Specify the number of spin-reversal transforms using the num_spin_reversal_transforms parameter when submitting a problem.

Using Anneal Offset

To run a problem with anneal offsets:

  1. Permitted parameters vary by QPU, so first retrieve the solver properties for your system.

    If anneal offsets are supported, the returned values include a property that shows the positive-negative range of permitted offset values, in normalized offset units, for each qubit in the QPU. (Both values are 0 for any inoperable qubits.) Negative values force the qubit to anneal later than the standard trajectory; positive values, earlier.

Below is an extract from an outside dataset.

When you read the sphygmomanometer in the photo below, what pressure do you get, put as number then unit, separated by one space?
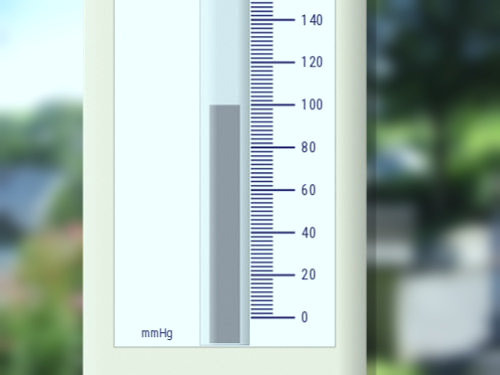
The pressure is 100 mmHg
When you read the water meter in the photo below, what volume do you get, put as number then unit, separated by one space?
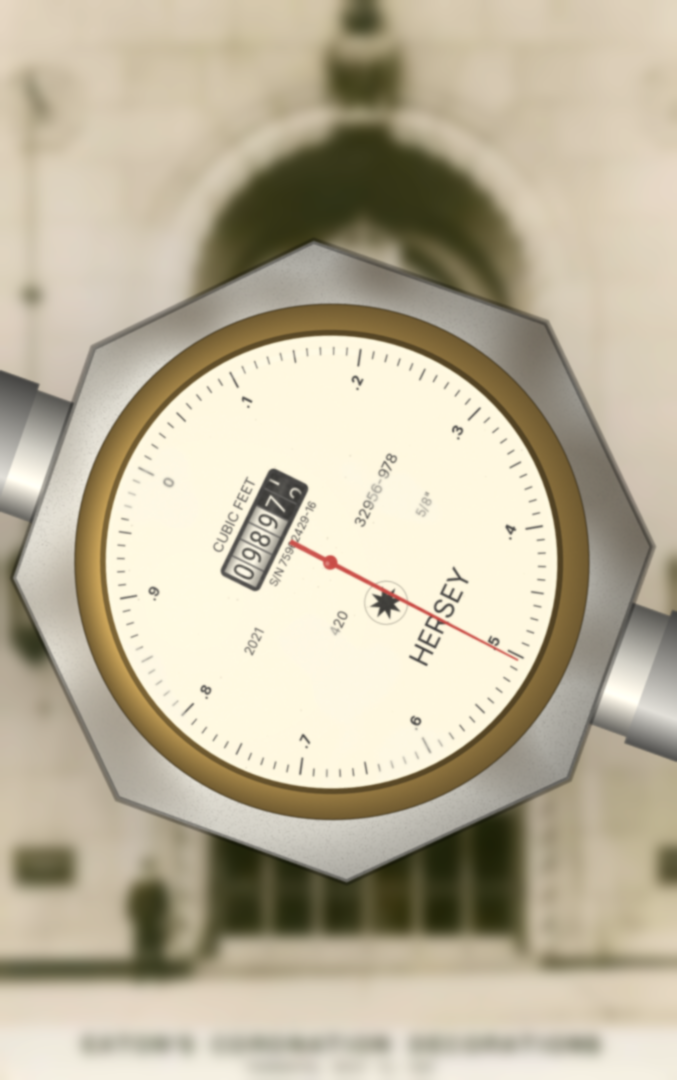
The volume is 98971.50 ft³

    In the following truncated list, for instance, we see that qubit 0 can be annealed a maximum of 0.2255351369888578 normalized offset units later than the standard trajectory, or a maximum of 0.050118919330857284 normalized offset units earlier.

    [[-0.2255351369888578, 0.050118919330857284],
    [-0.2258618355939089, 0.12045964565008474], ...
    
  2. Embed the problem on the graph. For best results, embed the problem multiple times.

  3. Prepare an array of offset values based on the information retrieved from the system, the hardware adjacencies of the embedded problem, and any known dynamics of the problem.

  4. Supply the array of offsets for the qubits in the system using the anneal_offsets parameter with a length equal to the num_qubits property. The appropriate format depends on the client; see the appropriate developer guide for your client for more information.

  5. Submit the problem.

  6. Compare results of the same problem run with and without offset annealing paths, and the same problem run with different offset values. Adjust the offset values accordingly.